Stored data entries
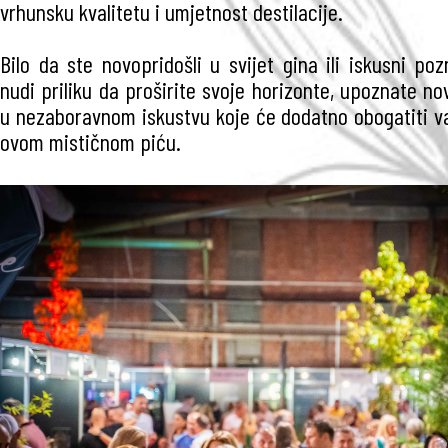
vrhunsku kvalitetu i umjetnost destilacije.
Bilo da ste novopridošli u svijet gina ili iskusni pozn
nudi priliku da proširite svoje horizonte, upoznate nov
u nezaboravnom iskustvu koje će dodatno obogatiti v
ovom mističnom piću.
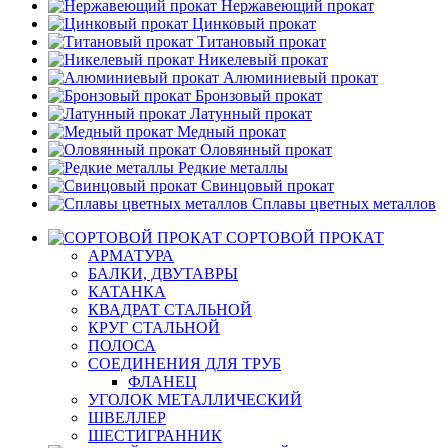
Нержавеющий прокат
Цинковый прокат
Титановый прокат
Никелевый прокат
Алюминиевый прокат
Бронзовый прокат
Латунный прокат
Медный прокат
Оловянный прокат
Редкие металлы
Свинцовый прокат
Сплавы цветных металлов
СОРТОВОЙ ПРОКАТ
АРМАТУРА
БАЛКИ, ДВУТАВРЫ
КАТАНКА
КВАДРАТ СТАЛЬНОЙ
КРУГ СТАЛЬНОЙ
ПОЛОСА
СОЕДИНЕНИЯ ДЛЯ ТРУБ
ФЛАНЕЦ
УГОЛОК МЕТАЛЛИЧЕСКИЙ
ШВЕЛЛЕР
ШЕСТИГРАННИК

### ASSIGNED TASK
Copy all the text in this listing word for word, without the pictures.

### ANSWER AREA
vrhunsku kvalitetu i umjetnost destilacije.
Bilo da ste novopridošli u svijet gina ili iskusni pozn
nudi priliku da proširite svoje horizonte, upoznate nov
u nezaboravnom iskustvu koje će dodatno obogatiti v
ovom mističnom piću.
Нержавеющий прокат
Цинковый прокат
Титановый прокат
Никелевый прокат
Алюминиевый прокат
Бронзовый прокат
Латунный прокат
Медный прокат
Оловянный прокат
Редкие металлы
Свинцовый прокат
Сплавы цветных металлов
СОРТОВОЙ ПРОКАТ
АРМАТУРА
БАЛКИ, ДВУТАВРЫ
КАТАНКА
КВАДРАТ СТАЛЬНОЙ
КРУГ СТАЛЬНОЙ
ПОЛОСА
СОЕДИНЕНИЯ ДЛЯ ТРУБ
ФЛАНЕЦ
УГОЛОК МЕТАЛЛИЧЕСКИЙ
ШВЕЛЛЕР
ШЕСТИГРАННИК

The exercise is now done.